心と唇

言葉をかわさなくても。

視線をまじえなくても。

想いを、伝えなくても。


ダリスとシフェルーは繋がっていられる。

師匠と、弟子として。



足下の星空の上に更なる闇を降ろして、シフェルーは魔法を解いた。

「なかなかだな」

それが、ダリスの最上級の褒め言葉だと、長年二人で訓練してきたシフェルーは知っている。

ダリスの顔を見なくても、声だけで微笑んでいるのだと分かった。

光の戻った部屋の中。

無言で足下を見つめたままのシフェルーを不思議に思って、ダリスは弟子へと歩み寄る。

「スランプは脱したようだな。
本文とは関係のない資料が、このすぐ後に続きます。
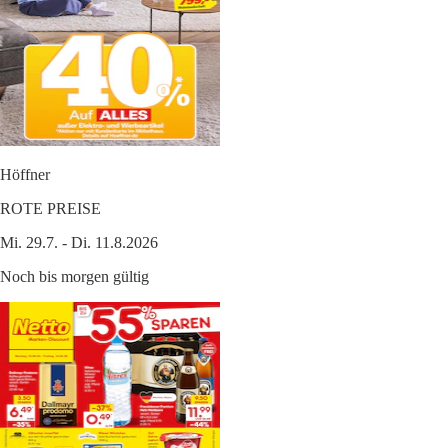
Höffner
ROTE PREISE
Mi. 29.7. - Di. 11.8.2026
Noch bis morgen gültig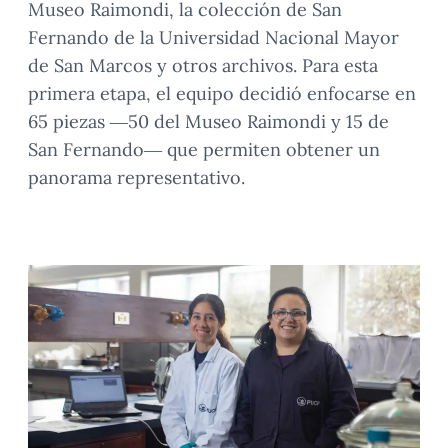
Museo Raimondi, la colección de San
Fernando de la Universidad Nacional Mayor
de San Marcos y otros archivos. Para esta
primera etapa, el equipo decidió enfocarse en
65 piezas —50 del Museo Raimondi y 15 de
San Fernando— que permiten obtener un
panorama representativo.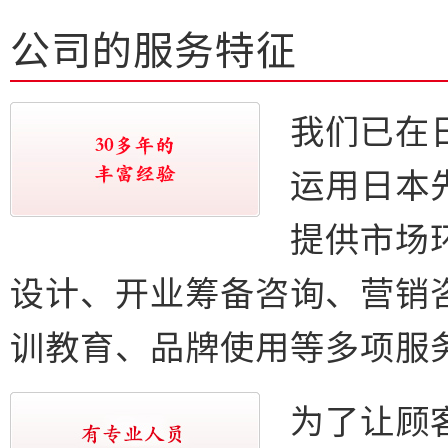
公司的服务特征
我们已在
运用日本
提供市场
设计、开业筹备咨询、营销
训教育、品牌使用等多项服
为了让顾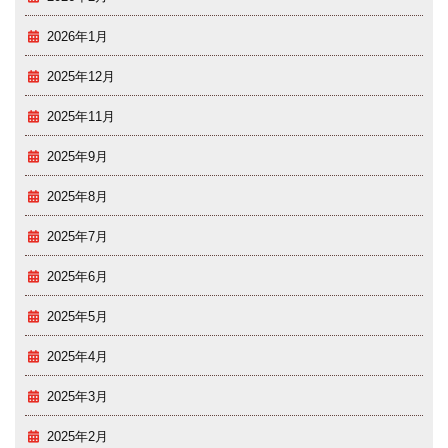
2026年1月
2025年12月
2025年11月
2025年9月
2025年8月
2025年7月
2025年6月
2025年5月
2025年4月
2025年3月
2025年2月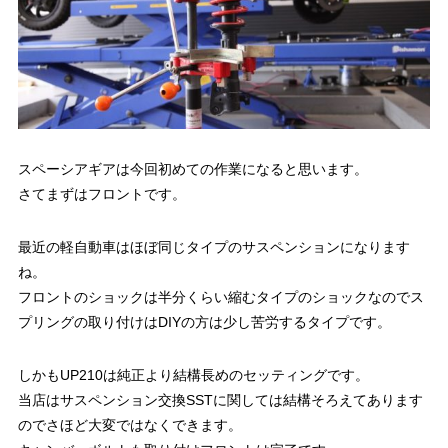
スペーシアギアは今回初めての作業になると思います。
さてまずはフロントです。
最近の軽自動車はほぼ同じタイプのサスペンションになります
ね。
フロントのショックは半分くらい縮むタイプのショックなのでス
プリングの取り付けはDIYの方は少し苦労するタイプです。
しかもUP210は純正より結構長めのセッティングです。
当店はサスペンション交換SSTに関しては結構そろえてあります
のでさほど大変ではなくできます。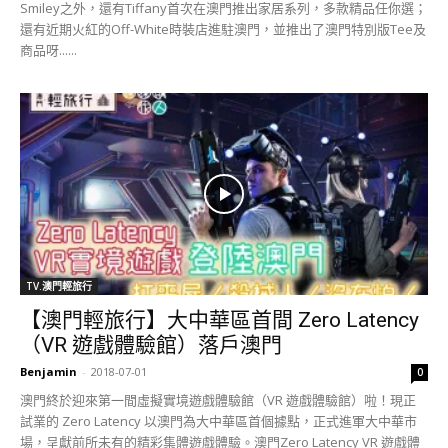
Smiley之外，還有Tiffany首次在澳門推出家居系列，多款精品任你選；
還有近期火紅的Off-White時裝店進駐澳門，並推出了澳門特別版Tee及
商品呀......
TV.澳門輕旅行
【澳門輕旅行】大中華區首間 Zero Latency
（VR 遊戲體驗館）落戶澳門
Benjamin
-
2018-07-01
0
澳門終於迎來第一間虛擬實境遊戲體驗館（VR 遊戲體驗館）啦！現正
試業的 Zero Latency 以澳門為大中華區首個據點，正式進軍大中華市
場，呈獻前所未有的精彩集體遊戲體驗。澳門Zero Latency VR 遊戲體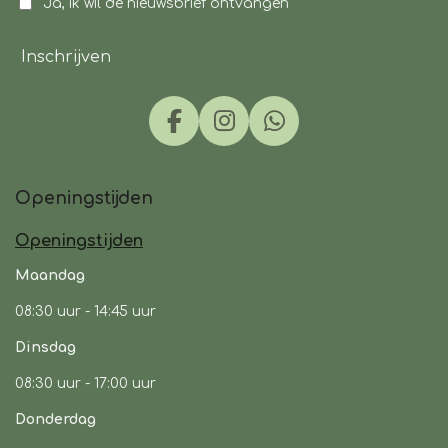
Ja, ik wil de nieuwsbrief ontvangen
Inschrijven
F
I
W
a
n
h
c
s
a
Openingstijden
e
t
t
b
a
s
Openingstijden
o
g
A
o
r
p
Maandag
k
a
p
08:30 uur -
14:45 uur
m
Dinsdag
08:30 uur -
17:00 uur
Donderdag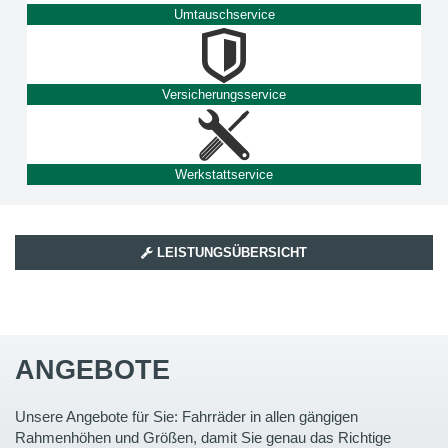
Umtauschservice
Versicherungsservice
Werkstattservice
LEISTUNGSÜBERSICHT
ANGEBOTE
Unsere Angebote für Sie: Fahrräder in allen gängigen
Rahmenhöhen und Größen, damit Sie genau das Richtige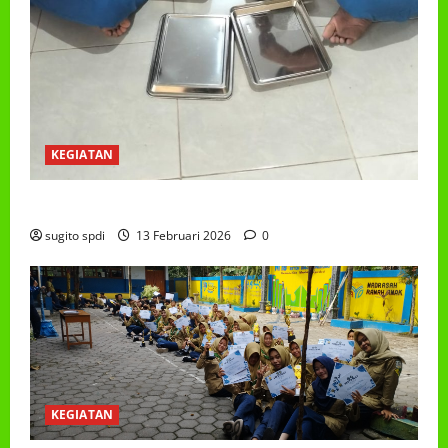
KEGIATAN
PROGRAM MAKAN BERGIZI GRATIS (MBG)
sugito spdi
13 Februari 2026
0
KEGIATAN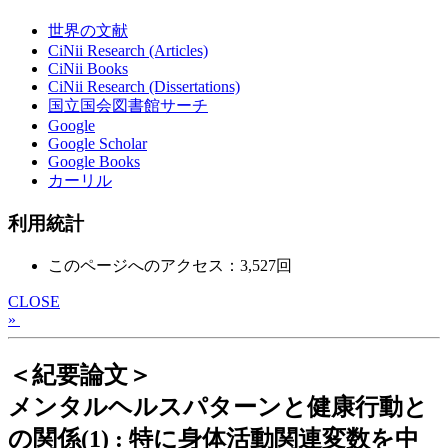
世界の文献
CiNii Research (Articles)
CiNii Books
CiNii Research (Dissertations)
国立国会図書館サーチ
Google
Google Scholar
Google Books
カーリル
利用統計
このページへのアクセス：3,527回
CLOSE
»
＜紀要論文＞
メンタルヘルスパターンと健康行動と
の関係(1) : 特に身体活動関連変数を中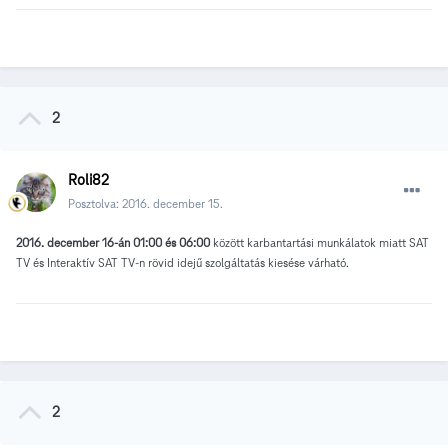
2
Roli82
Posztolva:
2016. december 15.
2016. december 16-án 01:00 és 06:00
között karbantartási munkálatok miatt SAT
TV és Interaktív SAT TV-n rövid idejű szolgáltatás kiesése várható.
2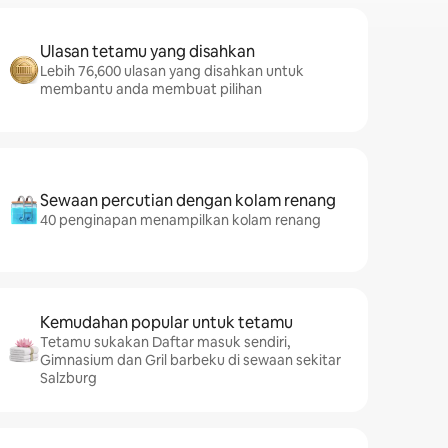
Ulasan tetamu yang disahkan
Lebih 76,600 ulasan yang disahkan untuk
membantu anda membuat pilihan
Sewaan percutian dengan kolam renang
40 penginapan menampilkan kolam renang
Kemudahan popular untuk tetamu
Tetamu sukakan Daftar masuk sendiri,
Gimnasium dan Gril barbeku di sewaan sekitar
Salzburg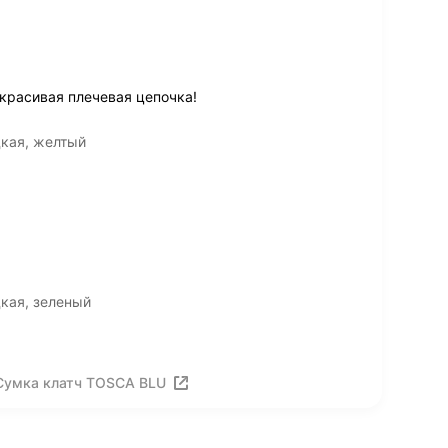
 красивая плечевая цепочка!
дкая, желтый
кая, зеленый
Сумка клатч TOSCA BLU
シフェルー…?」

ぽたり、と白い床に水滴が落ちて、それがシフェルーの涙だと分かるまでに暫くかかった。

俯いたまま涙を流すシフェルーの喉がひく、と鳴るのを耳にして、ダリスの胸が痛む。


こんな風に、執務室でシフェルーの小さな嗚咽を聞いた覚えがあった。

あれは水の魔導士の執務室で、だったが。


「…シフェルー」

頬までの距離が、あの頃よりも近い。

それだけ、シフェルーの身長は伸びたのだ。

上向かせた顔もいつの間にか大人びて、理由も分からずダリスの胸を締め付ける。

「嫌、だ」

震えた声ももう、こどものものではない。

ダリスの左手を拒否するように後退したシフェルーを追って、両腕を伸ばした。

「やだ…。触らないで!」

強い拒絶の言葉に行き場を無くして、二本の腕が宙に浮く。

「無神経に、触ったりしないで…!」

――たった今、弟子で居ようと決意したばかりなのに。

シフェルーの心に構わず、伸びてくるダリスの腕が今は悲しい。

こんなにも簡単に揺らいでしまう心が、情けなくもある。

「ダリスの、ばか…!」

一言を絞り出して、ダリスの顔を見ることもできずにシフェルーはドアへと走った。

階段を駆け下りる間も、涙が視界を邪魔して何度も足がもつれる。

無意識に自室に走り込んで、シフェルーは声を嗄らして涙を流した。